Pull every line containing "english" from the data.

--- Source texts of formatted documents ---
※
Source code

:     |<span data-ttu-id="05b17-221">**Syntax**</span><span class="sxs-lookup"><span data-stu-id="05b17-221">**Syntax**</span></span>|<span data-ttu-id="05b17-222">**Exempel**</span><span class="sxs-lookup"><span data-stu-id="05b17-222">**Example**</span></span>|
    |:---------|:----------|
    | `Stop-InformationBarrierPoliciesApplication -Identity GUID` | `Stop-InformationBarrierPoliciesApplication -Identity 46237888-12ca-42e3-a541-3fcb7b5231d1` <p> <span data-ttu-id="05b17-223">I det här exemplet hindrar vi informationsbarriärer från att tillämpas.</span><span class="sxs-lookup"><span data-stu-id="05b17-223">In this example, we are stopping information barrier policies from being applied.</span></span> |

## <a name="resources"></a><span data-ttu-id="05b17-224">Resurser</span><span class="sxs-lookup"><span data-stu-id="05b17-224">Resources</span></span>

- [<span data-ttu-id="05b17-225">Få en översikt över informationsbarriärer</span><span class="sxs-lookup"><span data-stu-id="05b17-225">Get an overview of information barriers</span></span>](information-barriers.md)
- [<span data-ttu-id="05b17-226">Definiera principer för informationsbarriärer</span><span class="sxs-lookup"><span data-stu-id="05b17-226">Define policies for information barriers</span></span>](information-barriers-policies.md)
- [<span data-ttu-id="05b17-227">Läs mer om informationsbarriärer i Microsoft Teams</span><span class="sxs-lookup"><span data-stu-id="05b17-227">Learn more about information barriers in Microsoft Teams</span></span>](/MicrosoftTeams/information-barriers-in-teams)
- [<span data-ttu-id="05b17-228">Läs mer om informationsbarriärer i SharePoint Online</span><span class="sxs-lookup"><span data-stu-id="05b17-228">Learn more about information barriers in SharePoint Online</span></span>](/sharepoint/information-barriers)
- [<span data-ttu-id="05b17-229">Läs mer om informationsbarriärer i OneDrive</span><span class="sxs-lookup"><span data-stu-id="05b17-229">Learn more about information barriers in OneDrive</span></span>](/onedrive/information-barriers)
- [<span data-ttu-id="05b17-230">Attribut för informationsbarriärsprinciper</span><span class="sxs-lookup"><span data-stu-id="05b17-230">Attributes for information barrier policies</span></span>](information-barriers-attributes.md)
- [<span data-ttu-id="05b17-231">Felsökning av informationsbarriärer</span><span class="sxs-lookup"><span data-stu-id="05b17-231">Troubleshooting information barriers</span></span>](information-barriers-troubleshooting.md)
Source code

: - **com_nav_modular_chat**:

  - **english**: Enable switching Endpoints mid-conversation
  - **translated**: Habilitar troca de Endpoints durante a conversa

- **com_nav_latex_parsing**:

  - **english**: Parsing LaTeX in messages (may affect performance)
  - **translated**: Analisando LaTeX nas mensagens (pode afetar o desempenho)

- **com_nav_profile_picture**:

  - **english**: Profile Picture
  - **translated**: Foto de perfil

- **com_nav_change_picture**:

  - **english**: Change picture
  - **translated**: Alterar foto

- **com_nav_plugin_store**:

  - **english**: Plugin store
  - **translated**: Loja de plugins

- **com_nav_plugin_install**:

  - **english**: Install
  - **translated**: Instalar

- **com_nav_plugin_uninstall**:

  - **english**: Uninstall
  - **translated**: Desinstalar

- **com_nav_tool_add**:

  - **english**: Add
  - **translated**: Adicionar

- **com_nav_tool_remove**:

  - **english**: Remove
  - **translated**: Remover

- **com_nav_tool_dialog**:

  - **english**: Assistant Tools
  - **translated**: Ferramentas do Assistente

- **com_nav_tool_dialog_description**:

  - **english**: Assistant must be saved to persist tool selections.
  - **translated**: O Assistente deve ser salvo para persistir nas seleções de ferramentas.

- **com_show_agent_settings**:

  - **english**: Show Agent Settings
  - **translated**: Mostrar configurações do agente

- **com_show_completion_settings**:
※
--- Task result ---
  - **english**: Enable switching Endpoints mid-conversation
  - **english**: Parsing LaTeX in messages (may affect performance)
  - **english**: Profile Picture
  - **english**: Change picture
  - **english**: Plugin store
  - **english**: Install
  - **english**: Uninstall
  - **english**: Add
  - **english**: Remove
  - **english**: Assistant Tools
  - **english**: Assistant must be saved to persist tool selections.
  - **english**: Show Agent Settings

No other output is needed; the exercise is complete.